*Tasks and exercises*.
**a)** From the vanilla extract thread, list every ingredient in the glycerin recipe together with its stated quantity.
**b)** Extend the vanilla extract thread beyond its final line.

── Text section

I ordered vanilla beans in bulk from http://www.organic-vanilla.com/servlet/StoreFront and they came to about 20 cents a bean. (I ordered by the pound and also got some Grade B beans since we were just making extract.)

I used vodka to make my vanilla extract a few months ago, but I know that won't help you.

Maybe try it with one bean and a little glycerine to see how it would work.


----------



## Koalamom (Dec 27, 2007)

Here is a recipe a friend gave me. It isn't as strong as the ones made with vodka, but still pretty good:

Vanilla

2 vanilla beans
12 oz glycerin
4 oz warm water

Slit bean down middle, and scrape downs seeds. Place both in glycerin and warm water. (softens pod)
Place in dark jar or light jar in dark place. Let sit for a month or so. Shake often and offer thanks for such wonderful vanilla.
Strain. I never get around to it and it still works.

Let us know how it goes!

────
── Data rows

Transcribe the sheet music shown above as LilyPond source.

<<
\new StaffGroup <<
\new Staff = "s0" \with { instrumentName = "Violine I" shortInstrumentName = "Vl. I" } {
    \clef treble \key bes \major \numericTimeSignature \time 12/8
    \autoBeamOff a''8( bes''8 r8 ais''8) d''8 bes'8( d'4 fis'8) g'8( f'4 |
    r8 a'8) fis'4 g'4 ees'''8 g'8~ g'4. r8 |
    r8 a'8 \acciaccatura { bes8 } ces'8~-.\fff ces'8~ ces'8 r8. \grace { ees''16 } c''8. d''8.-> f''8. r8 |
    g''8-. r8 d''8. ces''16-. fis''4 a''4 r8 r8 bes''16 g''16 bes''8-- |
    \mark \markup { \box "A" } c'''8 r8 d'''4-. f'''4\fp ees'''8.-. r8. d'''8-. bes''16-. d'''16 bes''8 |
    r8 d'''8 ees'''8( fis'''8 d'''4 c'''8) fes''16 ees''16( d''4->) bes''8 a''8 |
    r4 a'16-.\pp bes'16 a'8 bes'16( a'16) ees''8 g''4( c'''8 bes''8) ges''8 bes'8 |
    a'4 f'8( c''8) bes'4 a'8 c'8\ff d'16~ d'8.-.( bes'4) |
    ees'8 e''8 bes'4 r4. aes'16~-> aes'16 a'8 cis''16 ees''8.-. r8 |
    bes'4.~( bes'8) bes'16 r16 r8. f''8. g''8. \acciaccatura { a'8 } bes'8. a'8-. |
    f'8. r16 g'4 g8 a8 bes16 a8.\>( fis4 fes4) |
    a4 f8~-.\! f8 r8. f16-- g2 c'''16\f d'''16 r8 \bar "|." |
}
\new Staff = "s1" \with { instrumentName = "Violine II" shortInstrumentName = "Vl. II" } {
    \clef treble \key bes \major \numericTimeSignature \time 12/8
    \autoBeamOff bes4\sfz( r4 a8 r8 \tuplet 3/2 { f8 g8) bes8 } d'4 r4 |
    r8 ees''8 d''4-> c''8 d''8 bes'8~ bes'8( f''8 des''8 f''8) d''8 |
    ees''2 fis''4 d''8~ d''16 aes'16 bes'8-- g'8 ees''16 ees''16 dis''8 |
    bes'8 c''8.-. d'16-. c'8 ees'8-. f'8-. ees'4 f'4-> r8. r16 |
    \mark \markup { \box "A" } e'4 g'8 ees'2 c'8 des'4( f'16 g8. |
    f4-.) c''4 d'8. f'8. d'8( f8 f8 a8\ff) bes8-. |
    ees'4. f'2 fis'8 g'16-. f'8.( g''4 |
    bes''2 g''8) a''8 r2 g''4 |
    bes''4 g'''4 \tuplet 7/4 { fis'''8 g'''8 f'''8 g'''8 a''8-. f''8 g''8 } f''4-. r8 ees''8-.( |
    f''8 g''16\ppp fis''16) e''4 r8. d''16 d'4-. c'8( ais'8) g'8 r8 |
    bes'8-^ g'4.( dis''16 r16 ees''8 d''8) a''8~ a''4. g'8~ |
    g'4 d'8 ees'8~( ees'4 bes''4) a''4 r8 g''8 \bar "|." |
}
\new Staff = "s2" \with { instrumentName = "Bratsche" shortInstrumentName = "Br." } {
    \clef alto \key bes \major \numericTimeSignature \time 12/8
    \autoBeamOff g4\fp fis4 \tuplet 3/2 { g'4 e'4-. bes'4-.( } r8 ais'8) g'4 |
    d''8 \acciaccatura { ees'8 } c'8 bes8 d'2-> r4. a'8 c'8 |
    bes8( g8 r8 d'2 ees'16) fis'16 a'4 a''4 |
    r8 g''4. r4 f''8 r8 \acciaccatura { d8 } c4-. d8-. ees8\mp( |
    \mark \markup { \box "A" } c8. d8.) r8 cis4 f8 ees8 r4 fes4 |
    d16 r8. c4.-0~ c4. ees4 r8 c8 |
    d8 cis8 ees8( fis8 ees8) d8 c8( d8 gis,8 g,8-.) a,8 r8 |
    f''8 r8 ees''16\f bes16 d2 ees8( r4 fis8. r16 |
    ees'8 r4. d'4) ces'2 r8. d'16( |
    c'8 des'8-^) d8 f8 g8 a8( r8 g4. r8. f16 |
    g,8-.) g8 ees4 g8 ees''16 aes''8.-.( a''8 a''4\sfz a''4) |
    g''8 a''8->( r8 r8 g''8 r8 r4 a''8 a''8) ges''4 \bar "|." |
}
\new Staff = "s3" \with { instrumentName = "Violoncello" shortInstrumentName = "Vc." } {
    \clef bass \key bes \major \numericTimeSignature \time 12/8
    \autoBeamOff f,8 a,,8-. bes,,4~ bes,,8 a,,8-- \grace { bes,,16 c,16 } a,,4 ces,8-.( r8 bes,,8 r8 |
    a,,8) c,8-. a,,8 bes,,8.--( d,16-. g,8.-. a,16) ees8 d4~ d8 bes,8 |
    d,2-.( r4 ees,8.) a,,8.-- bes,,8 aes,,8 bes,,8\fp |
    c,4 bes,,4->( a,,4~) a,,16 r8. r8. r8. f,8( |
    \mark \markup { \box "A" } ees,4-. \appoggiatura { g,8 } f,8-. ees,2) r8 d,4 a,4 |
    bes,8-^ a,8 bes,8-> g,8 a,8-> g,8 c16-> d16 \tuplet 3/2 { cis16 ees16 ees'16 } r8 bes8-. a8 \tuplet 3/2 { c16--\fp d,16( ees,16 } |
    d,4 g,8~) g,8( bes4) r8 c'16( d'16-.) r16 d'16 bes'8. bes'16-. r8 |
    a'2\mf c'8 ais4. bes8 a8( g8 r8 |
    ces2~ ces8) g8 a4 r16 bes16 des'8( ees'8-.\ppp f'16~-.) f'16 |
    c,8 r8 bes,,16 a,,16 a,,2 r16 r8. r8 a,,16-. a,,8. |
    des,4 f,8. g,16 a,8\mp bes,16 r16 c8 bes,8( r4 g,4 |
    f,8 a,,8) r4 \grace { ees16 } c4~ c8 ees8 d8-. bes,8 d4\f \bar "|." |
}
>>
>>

────

*Replies*.
**a)**
- 2 vanilla beans
- 12 oz glycerin
- 4 oz warm water

**b)**
----------



## ilikethedesert (Feb 4, 2004)

Quote:


Originally Posted by *audsma* 
I don't have a recipe, but aren't the vanilla beans super expensive?

Yeah, the ones I bought at the HFS were about $10 for two beans, so I'm thrilled to have the recipe above!







:THANK YOU!!!!







:














Off to try it!!!!


----------



## ilikethedesert (Feb 4, 2004)

Quote:


Originally Posted by *bluebirdmama1* 
Strain. I never get around to it and it still works.

Do you mean you never get around to straining it or making it?

I'll let you know how mine goes in a month!


----------



## Koalamom (Dec 27, 2007)

Quote:


Originally Posted by *ilikethedesert* 
Do you mean you never get around to straining it or making it?

I'll let you know how mine goes in a month!

I never strain it. I have made it a few times and I find that a few extra beans wont hurt it.


----------



## studentmama (Jan 30, 2004)

Quote:


Originally Posted by *xmysticprincessx* 
I ordered vanilla beans in bulk from http://www.organic-vanilla.com/servlet/StoreFront and they came to about 20 cents a bean. (I ordered by the pound and also got some Grade B beans since we were just making extract.)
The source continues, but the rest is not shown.